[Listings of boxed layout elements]
·····

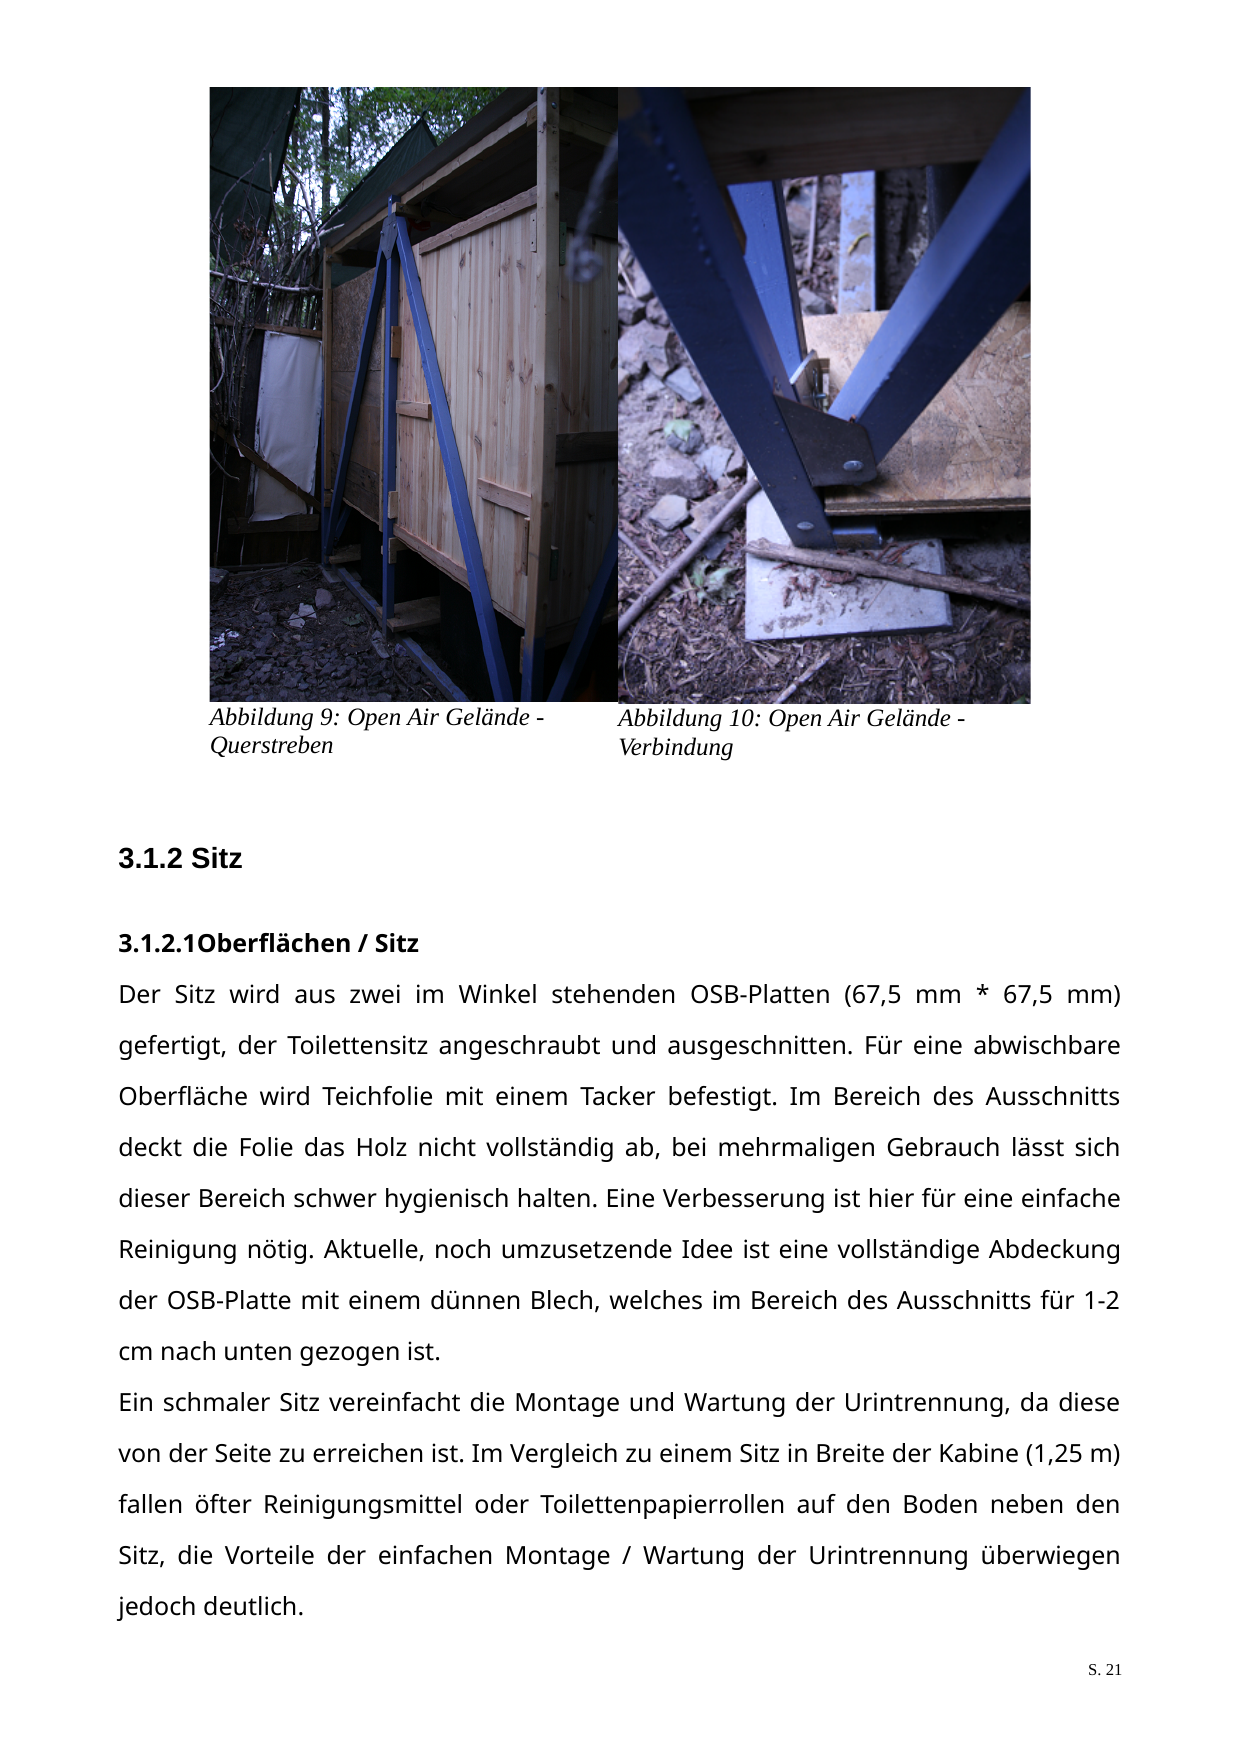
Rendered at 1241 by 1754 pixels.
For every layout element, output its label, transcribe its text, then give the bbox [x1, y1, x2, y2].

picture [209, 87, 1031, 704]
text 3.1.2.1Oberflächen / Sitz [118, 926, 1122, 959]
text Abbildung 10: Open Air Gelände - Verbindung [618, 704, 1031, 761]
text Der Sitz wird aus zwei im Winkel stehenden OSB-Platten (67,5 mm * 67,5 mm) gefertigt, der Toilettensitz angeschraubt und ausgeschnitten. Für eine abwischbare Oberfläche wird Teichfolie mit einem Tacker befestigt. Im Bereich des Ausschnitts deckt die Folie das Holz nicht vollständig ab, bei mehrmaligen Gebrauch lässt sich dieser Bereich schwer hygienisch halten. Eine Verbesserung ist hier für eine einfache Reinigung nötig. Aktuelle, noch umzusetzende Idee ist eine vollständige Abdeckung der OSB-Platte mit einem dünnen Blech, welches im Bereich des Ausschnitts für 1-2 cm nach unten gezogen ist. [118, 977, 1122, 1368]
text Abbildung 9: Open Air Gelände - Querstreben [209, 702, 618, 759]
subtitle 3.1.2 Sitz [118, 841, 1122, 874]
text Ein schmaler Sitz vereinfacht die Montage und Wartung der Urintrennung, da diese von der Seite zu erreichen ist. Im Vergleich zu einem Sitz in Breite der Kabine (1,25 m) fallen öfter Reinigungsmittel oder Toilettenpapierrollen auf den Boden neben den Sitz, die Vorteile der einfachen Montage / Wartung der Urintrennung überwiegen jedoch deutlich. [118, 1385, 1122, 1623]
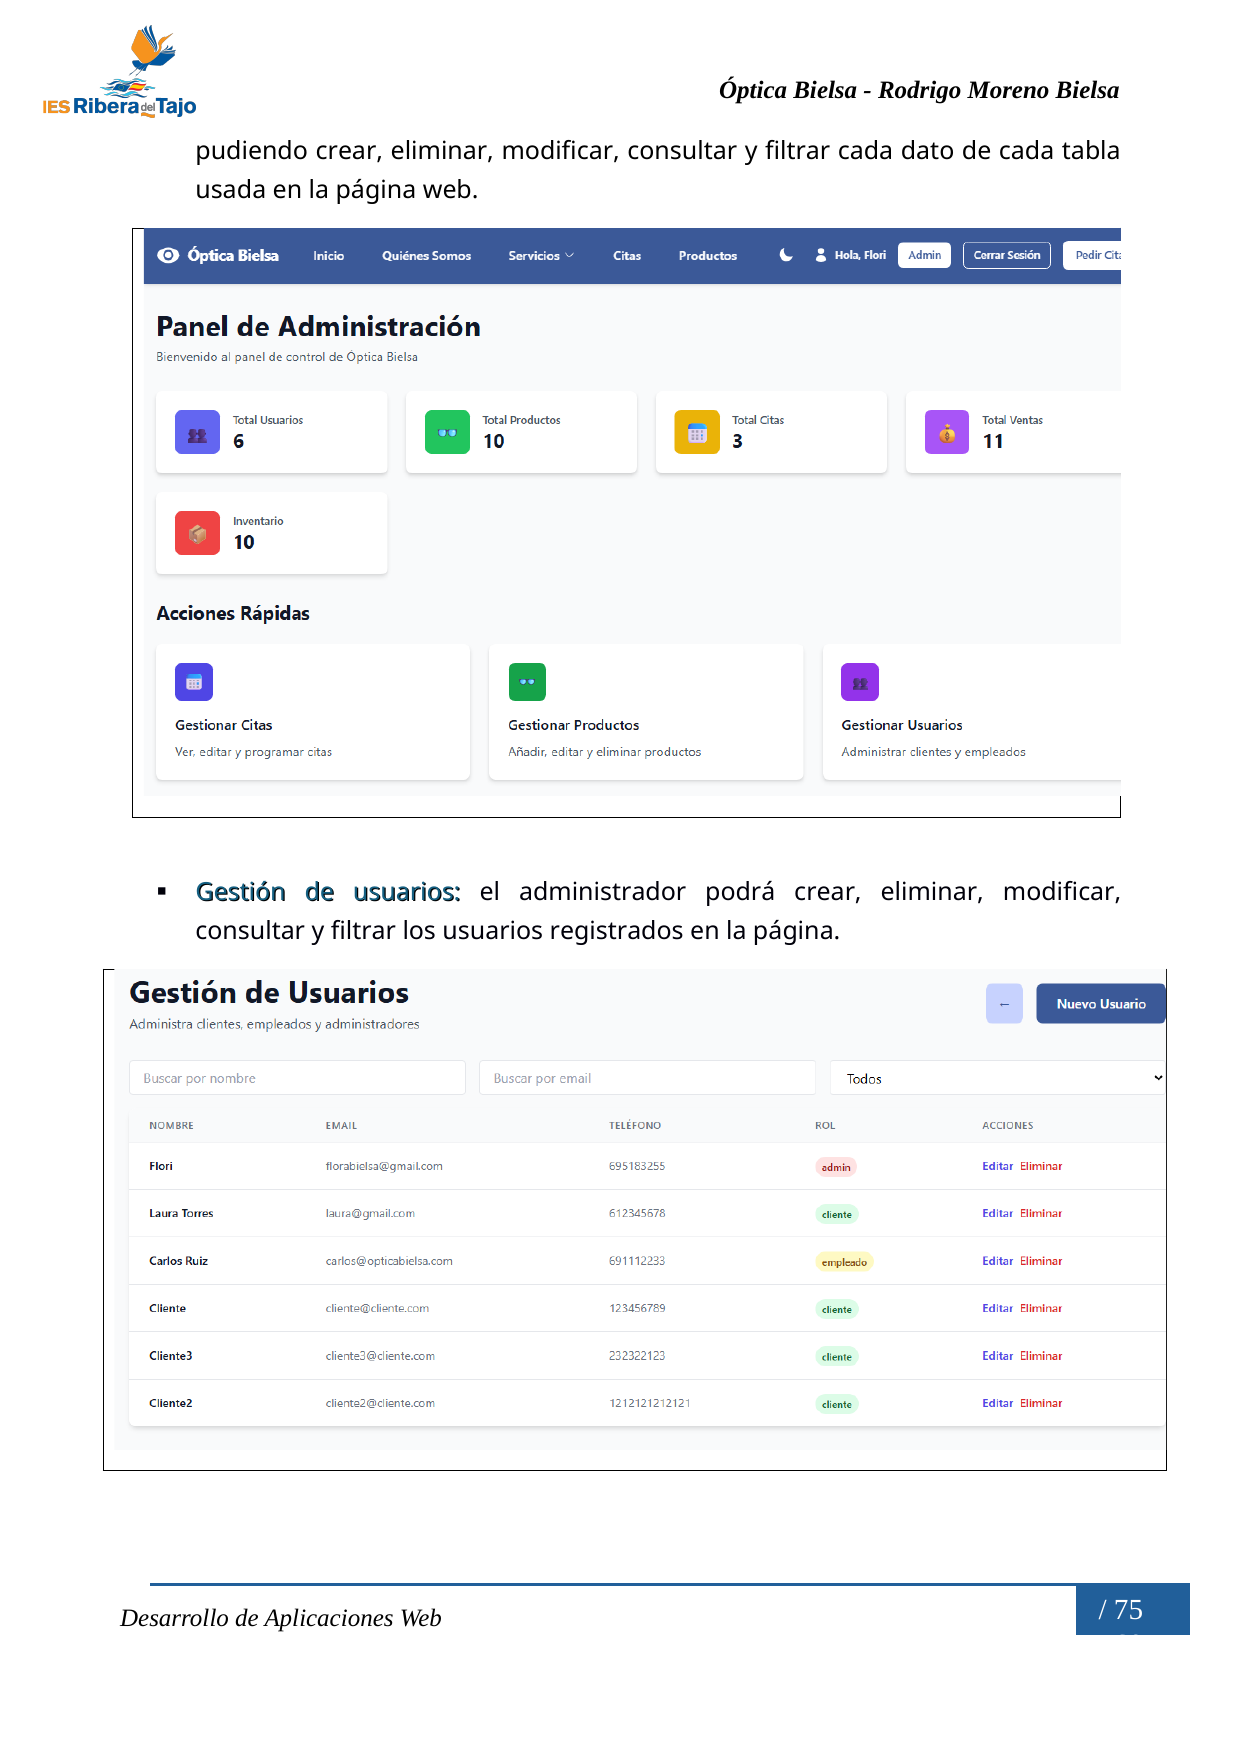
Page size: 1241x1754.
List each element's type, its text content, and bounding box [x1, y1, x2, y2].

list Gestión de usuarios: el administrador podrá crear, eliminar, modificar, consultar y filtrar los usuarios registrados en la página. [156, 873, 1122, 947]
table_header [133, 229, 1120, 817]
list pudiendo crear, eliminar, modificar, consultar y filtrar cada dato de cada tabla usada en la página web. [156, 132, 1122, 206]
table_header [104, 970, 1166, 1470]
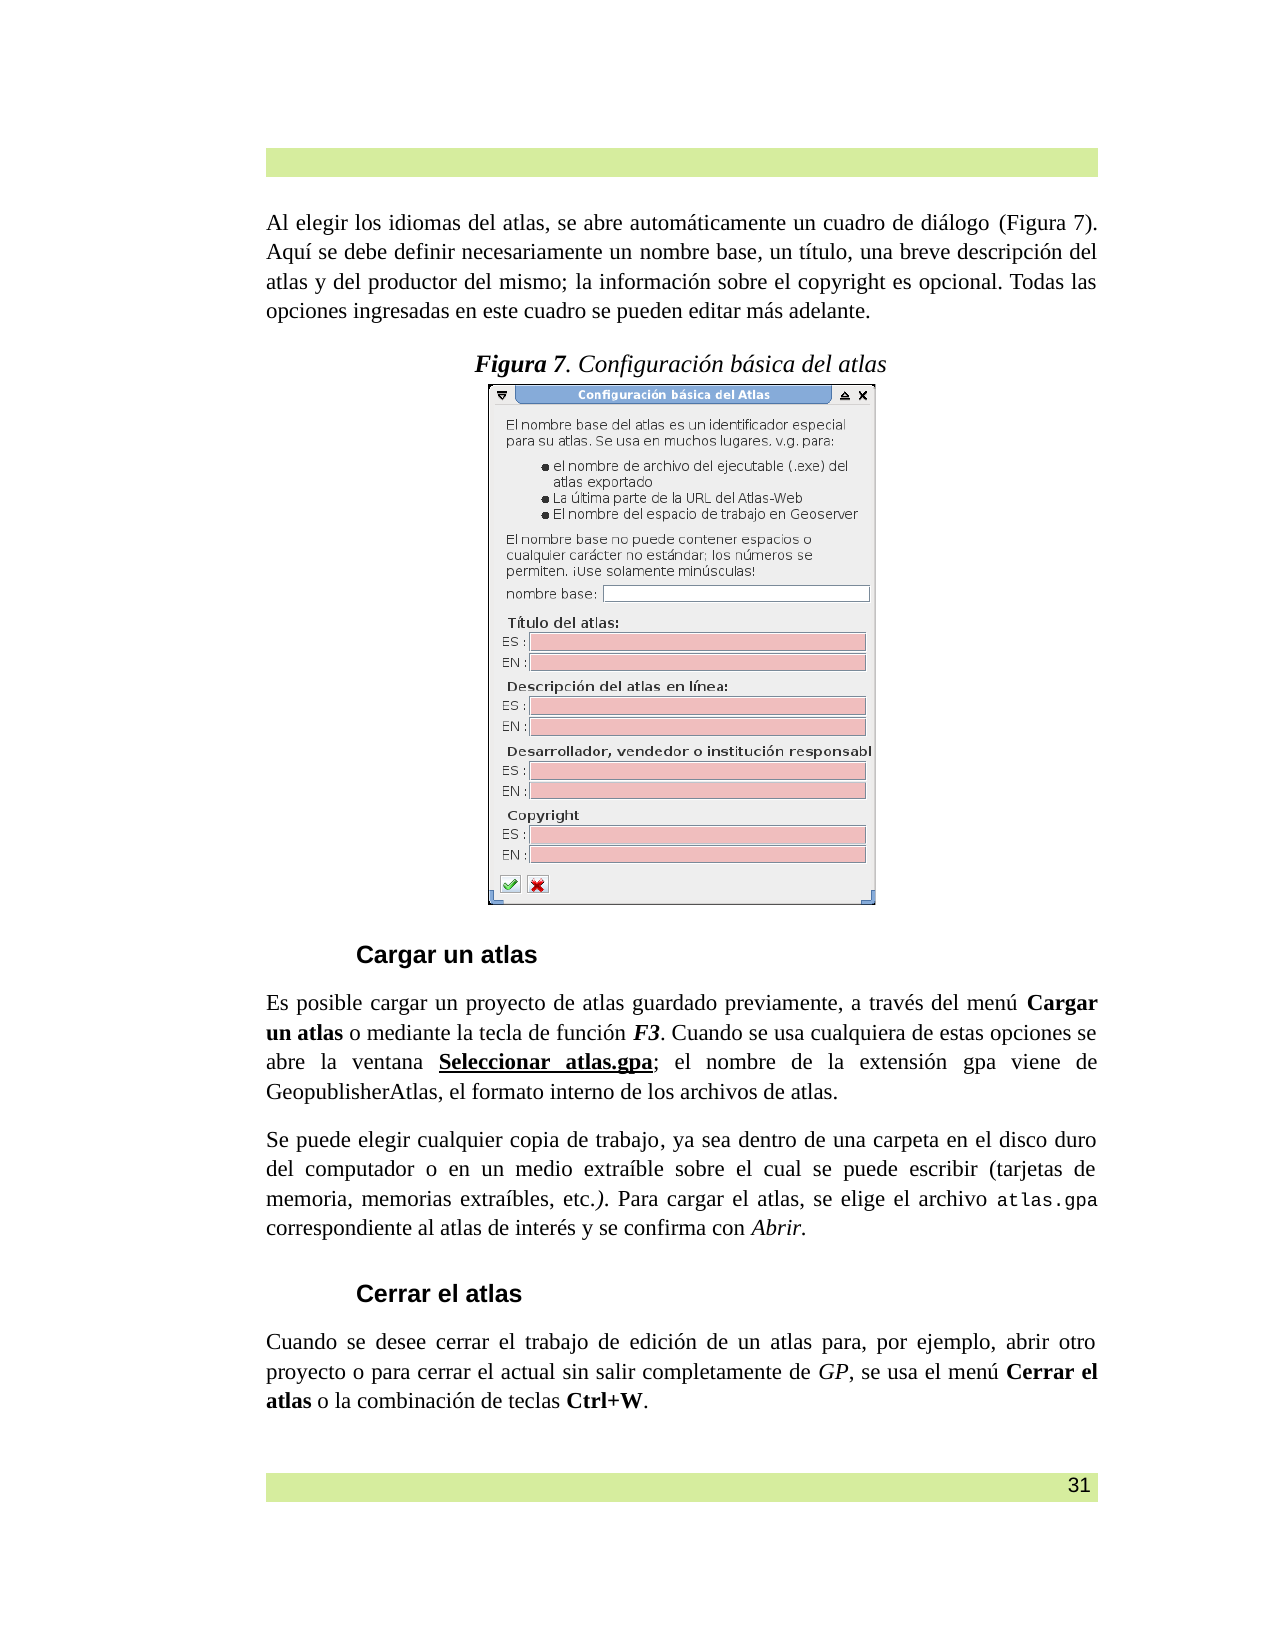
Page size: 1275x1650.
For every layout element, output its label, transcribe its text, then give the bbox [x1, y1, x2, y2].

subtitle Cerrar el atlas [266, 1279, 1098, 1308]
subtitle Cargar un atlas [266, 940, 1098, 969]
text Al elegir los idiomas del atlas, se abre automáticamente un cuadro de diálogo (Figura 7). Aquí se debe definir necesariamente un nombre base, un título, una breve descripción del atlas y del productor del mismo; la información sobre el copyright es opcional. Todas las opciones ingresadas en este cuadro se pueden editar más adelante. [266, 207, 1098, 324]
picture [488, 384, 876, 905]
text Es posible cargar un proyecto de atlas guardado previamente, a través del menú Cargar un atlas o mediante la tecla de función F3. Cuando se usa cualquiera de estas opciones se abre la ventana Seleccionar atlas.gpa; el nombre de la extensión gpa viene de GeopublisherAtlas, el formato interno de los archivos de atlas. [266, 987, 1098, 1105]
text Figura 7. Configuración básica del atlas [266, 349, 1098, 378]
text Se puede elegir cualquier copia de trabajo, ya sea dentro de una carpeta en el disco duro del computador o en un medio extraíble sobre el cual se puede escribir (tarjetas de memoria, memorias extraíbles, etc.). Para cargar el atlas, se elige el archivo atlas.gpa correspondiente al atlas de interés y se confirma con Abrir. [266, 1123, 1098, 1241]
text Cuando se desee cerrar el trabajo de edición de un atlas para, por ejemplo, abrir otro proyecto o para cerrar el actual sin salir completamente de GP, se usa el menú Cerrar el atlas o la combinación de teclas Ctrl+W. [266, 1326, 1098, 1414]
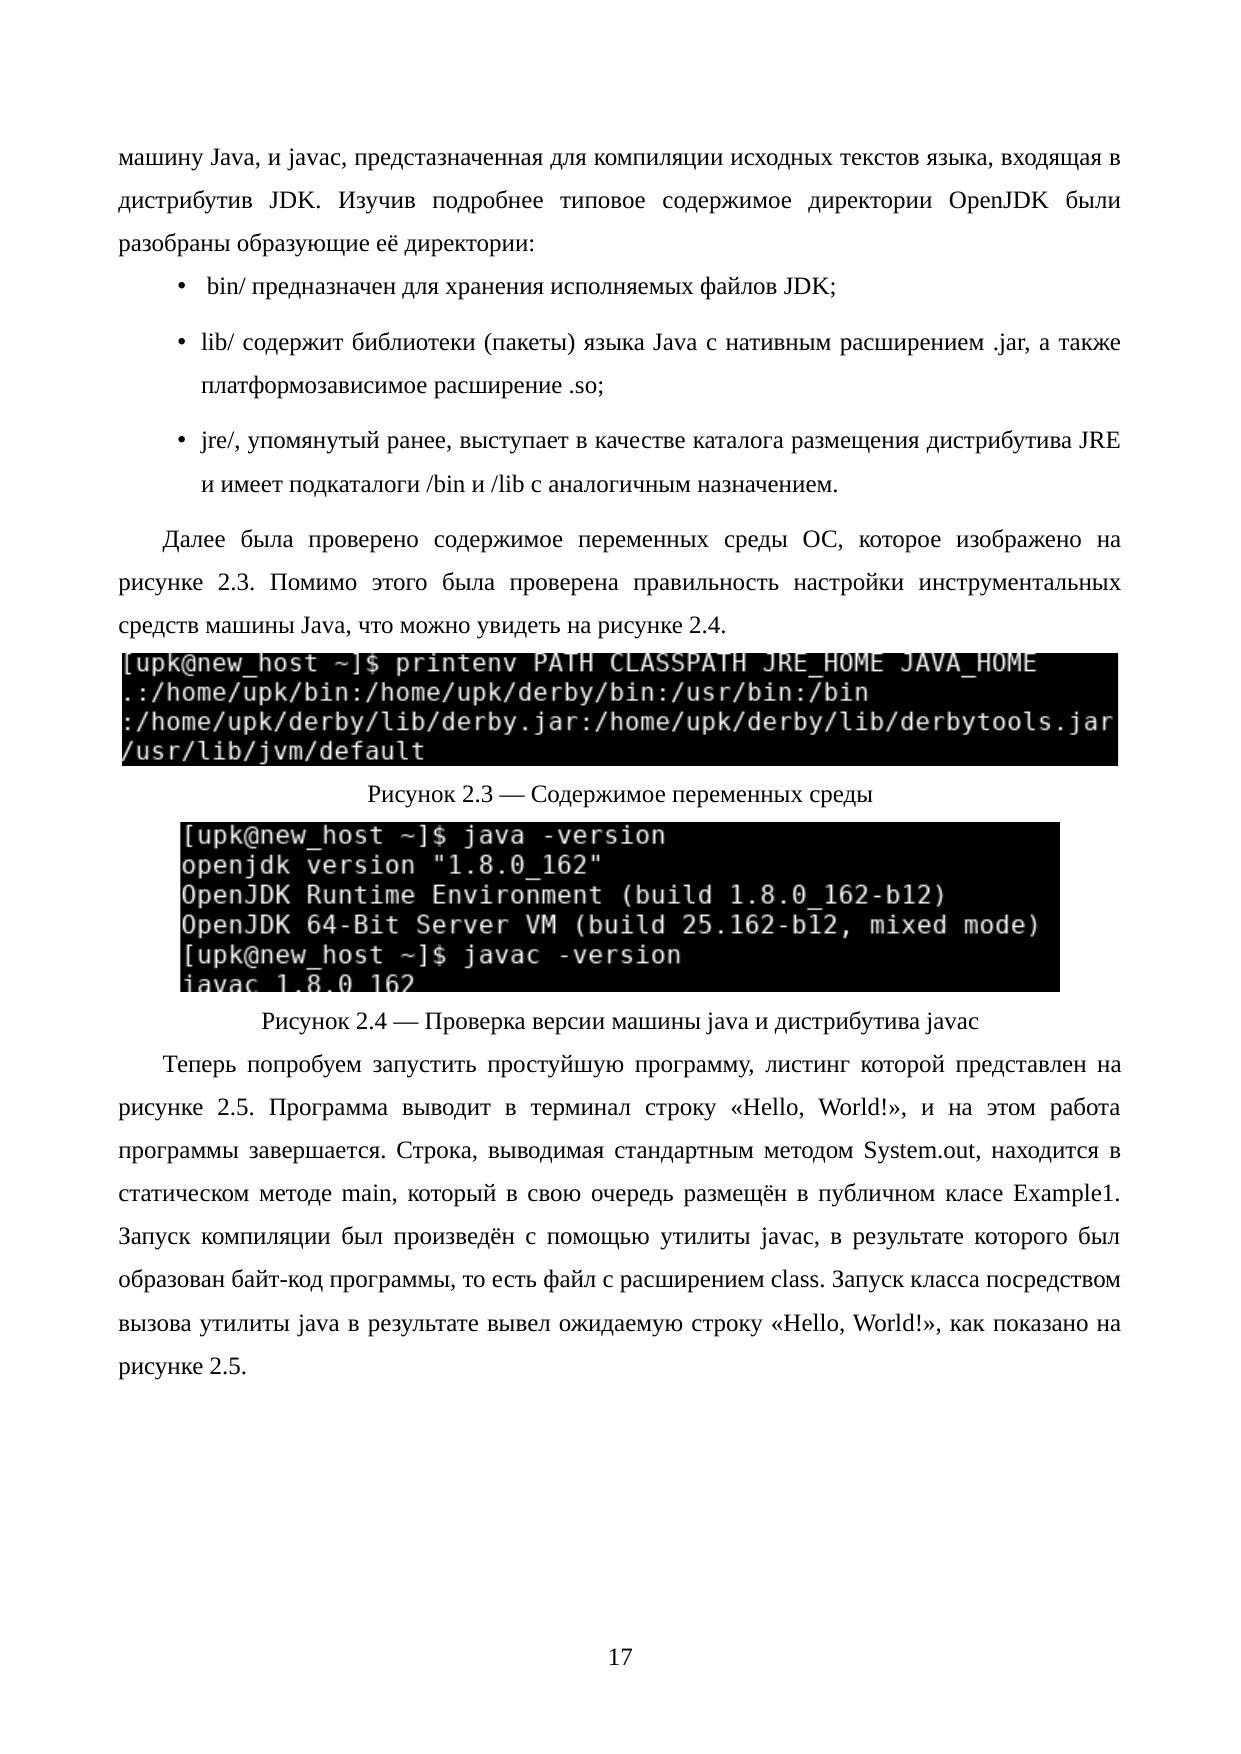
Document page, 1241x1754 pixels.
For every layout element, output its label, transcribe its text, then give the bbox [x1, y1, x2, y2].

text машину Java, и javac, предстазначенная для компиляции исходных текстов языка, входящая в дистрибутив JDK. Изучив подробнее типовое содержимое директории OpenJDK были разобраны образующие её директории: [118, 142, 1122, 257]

·····

__What is asked__
Render the data from its start through the line containing "text Ein schmaler", inclusive, as a two-column CSV with the columns input and output. Put each text in input and its answer in output, one pair per row, with each as a single quoted field and line breaks replaced by spaces, and leave out the pictures.

__Output of the task__
input,output
"Rendered at 1241 by 1754 pixels. For every layout element, output its label, transcribe its text, then give the bbox [x1, y1, x2, y2].","picture [209, 87, 1031, 704] text 3.1.2.1Oberflächen / Sitz [118, 926, 1122, 959] text Abbildung 10: Open Air Gelände - Verbindung [618, 704, 1031, 761] text Der Sitz wird aus zwei im Winkel stehenden OSB-Platten (67,5 mm * 67,5 mm) gefertigt, der Toilettensitz angeschraubt und ausgeschnitten. Für eine abwischbare Oberfläche wird Teichfolie mit einem Tacker befestigt. Im Bereich des Ausschnitts deckt die Folie das Holz nicht vollständig ab, bei mehrmaligen Gebrauch lässt sich dieser Bereich schwer hygienisch halten. Eine Verbesserung ist hier für eine einfache Reinigung nötig. Aktuelle, noch umzusetzende Idee ist eine vollständige Abdeckung der OSB-Platte mit einem dünnen Blech, welches im Bereich des Ausschnitts für 1-2 cm nach unten gezogen ist. [118, 977, 1122, 1368] text Abbildung 9: Open Air Gelände - Querstreben [209, 702, 618, 759] subtitle 3.1.2 Sitz [118, 841, 1122, 874] text Ein schmaler Sitz vereinfacht die Montage und Wartung der Urintrennung, da diese von der Seite zu erreichen ist. Im Vergleich zu einem Sitz in Breite der Kabine (1,25 m) fallen öfter Reinigungsmittel oder Toilettenpapierrollen auf den Boden neben den Sitz, die Vorteile der einfachen Montage / Wartung der Urintrennung überwiegen jedoch deutlich. [118, 1385, 1122, 1623]"